--- What is needed ---
Extract the lines from the first one in the records below through the line containing "fx_px: 18025", keeping both ends and leaving out any pictures.

[Intrinsic camera parameters]
■ ■ ■ ■

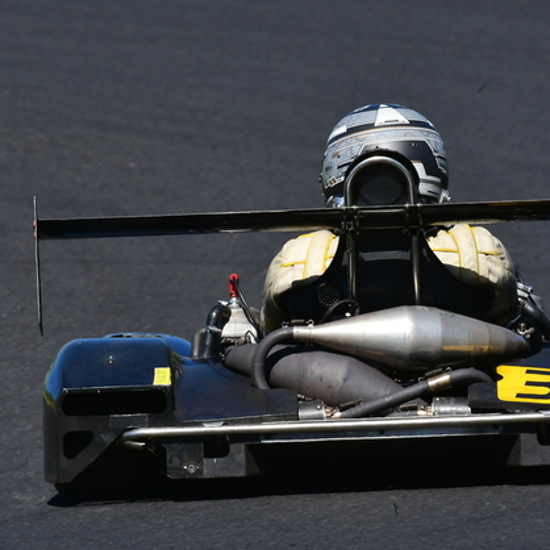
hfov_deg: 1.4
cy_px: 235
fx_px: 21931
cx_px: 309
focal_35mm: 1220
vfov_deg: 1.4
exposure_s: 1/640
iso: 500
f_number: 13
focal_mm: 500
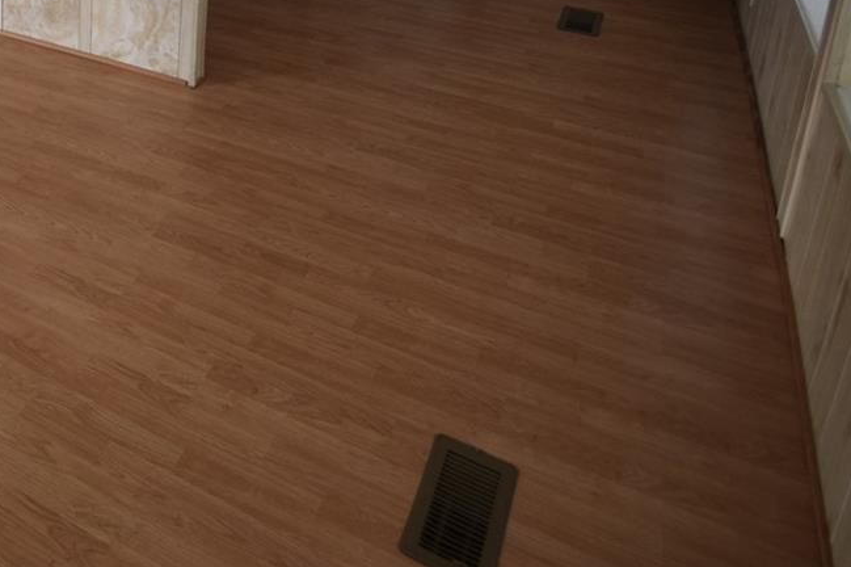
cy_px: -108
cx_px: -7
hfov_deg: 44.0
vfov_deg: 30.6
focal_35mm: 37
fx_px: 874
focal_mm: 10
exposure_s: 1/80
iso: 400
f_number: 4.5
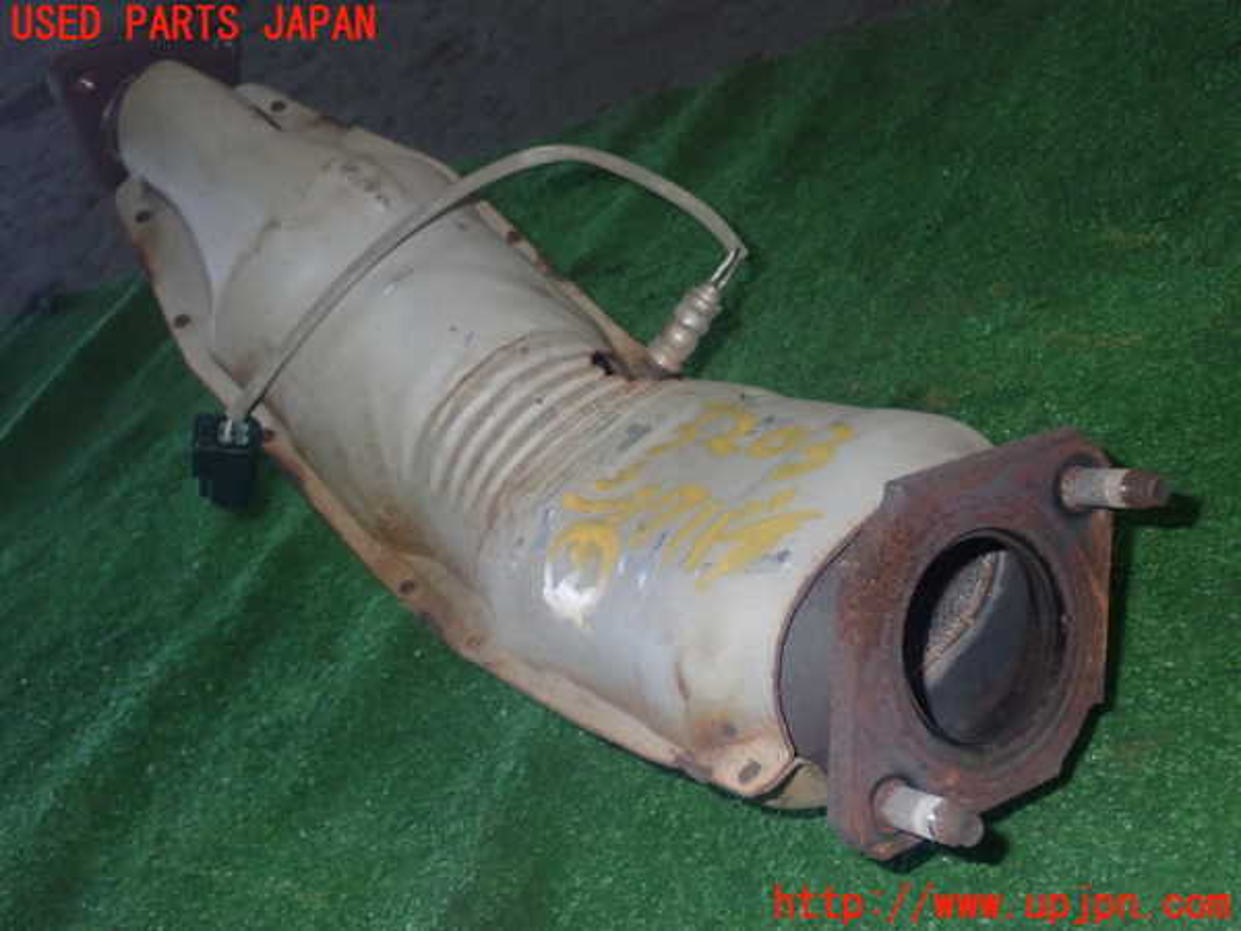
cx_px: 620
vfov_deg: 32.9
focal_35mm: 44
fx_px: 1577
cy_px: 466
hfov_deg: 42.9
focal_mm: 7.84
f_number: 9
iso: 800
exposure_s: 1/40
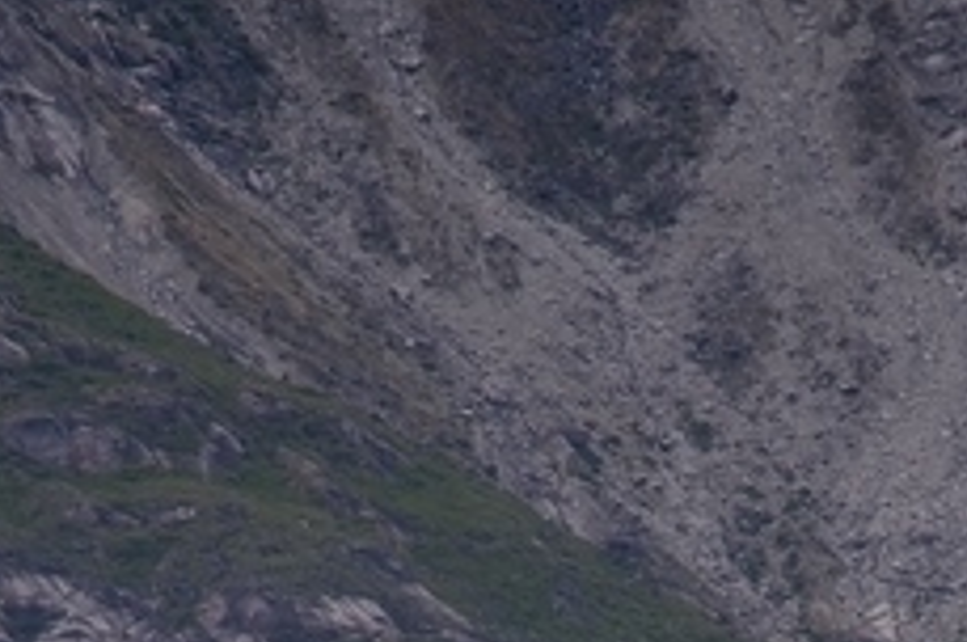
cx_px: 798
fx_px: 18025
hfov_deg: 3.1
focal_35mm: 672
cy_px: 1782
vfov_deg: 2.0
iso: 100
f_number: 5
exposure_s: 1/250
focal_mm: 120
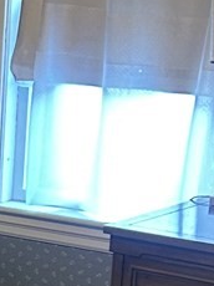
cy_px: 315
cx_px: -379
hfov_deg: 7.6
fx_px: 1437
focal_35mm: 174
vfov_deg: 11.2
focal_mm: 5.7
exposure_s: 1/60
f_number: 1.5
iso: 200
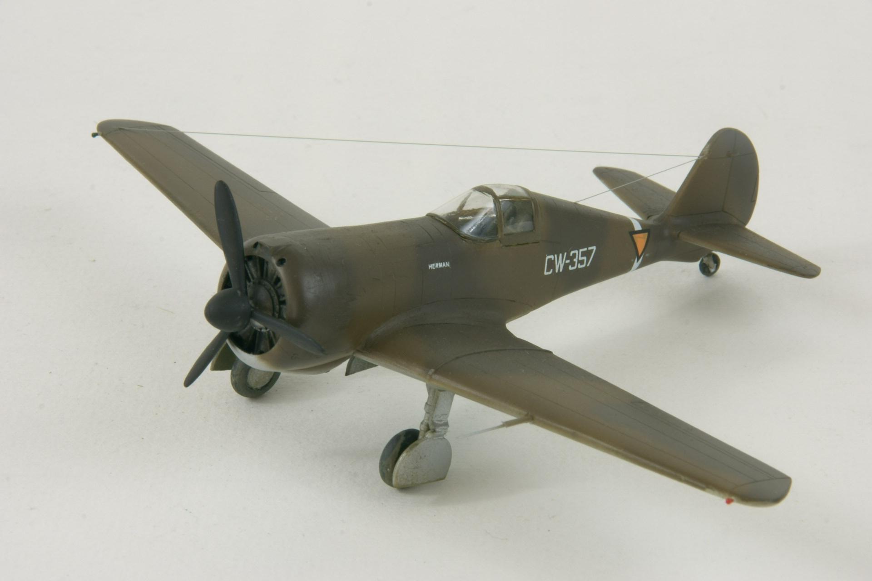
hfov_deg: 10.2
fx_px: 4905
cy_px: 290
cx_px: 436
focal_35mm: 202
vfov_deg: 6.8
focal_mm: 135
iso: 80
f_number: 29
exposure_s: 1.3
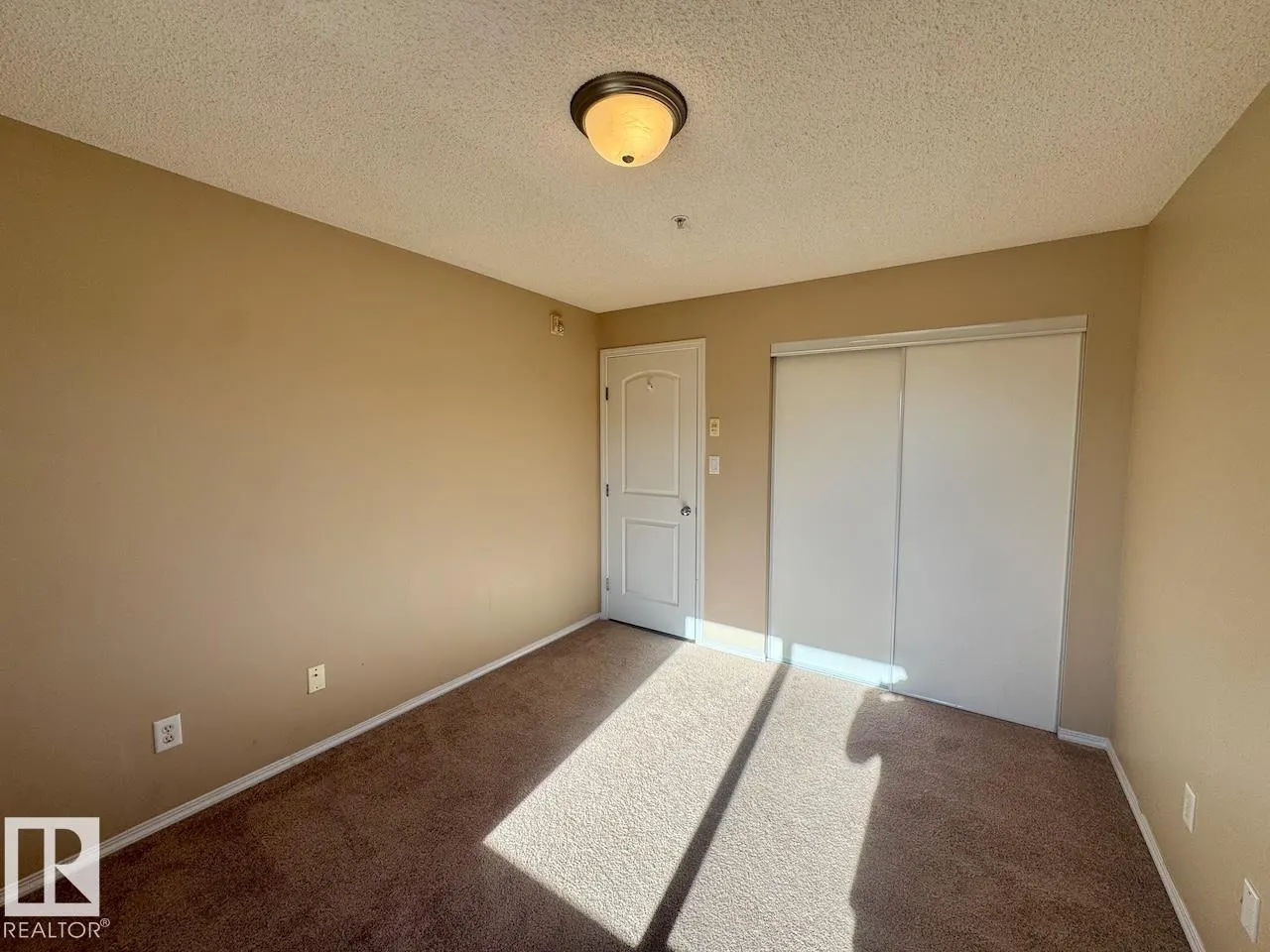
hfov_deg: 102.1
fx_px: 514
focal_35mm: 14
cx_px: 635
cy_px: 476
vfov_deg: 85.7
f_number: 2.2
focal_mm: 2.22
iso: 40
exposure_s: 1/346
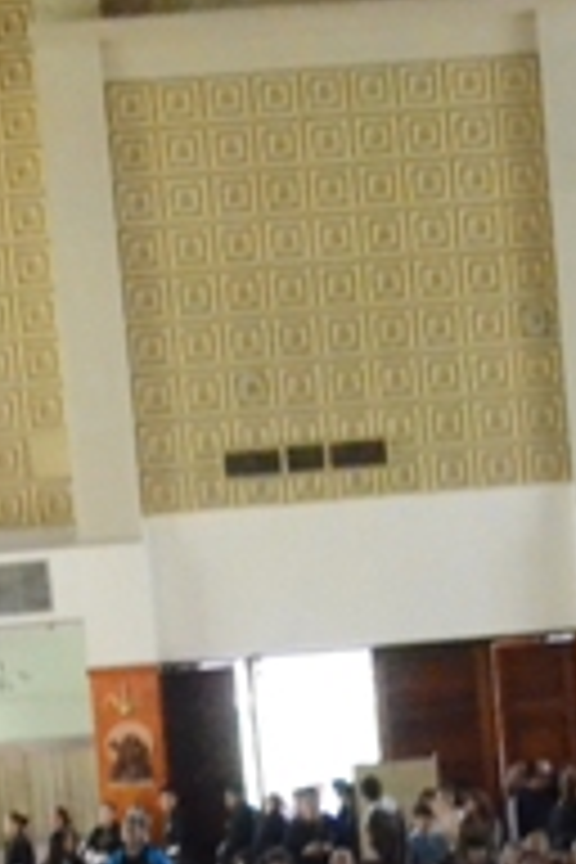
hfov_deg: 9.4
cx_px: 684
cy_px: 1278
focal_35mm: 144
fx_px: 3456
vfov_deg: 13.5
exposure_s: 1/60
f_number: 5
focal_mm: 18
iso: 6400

■ ■ ■ ■

--- Task answer ---
hfov_deg: 1.4
cy_px: 235
fx_px: 21931
cx_px: 309
focal_35mm: 1220
vfov_deg: 1.4
exposure_s: 1/640
iso: 500
f_number: 13
focal_mm: 500
cy_px: -108
cx_px: -7
hfov_deg: 44.0
vfov_deg: 30.6
focal_35mm: 37
fx_px: 874
focal_mm: 10
exposure_s: 1/80
iso: 400
f_number: 4.5
cx_px: 620
vfov_deg: 32.9
focal_35mm: 44
fx_px: 1577
cy_px: 466
hfov_deg: 42.9
focal_mm: 7.84
f_number: 9
iso: 800
exposure_s: 1/40
cx_px: 798
fx_px: 18025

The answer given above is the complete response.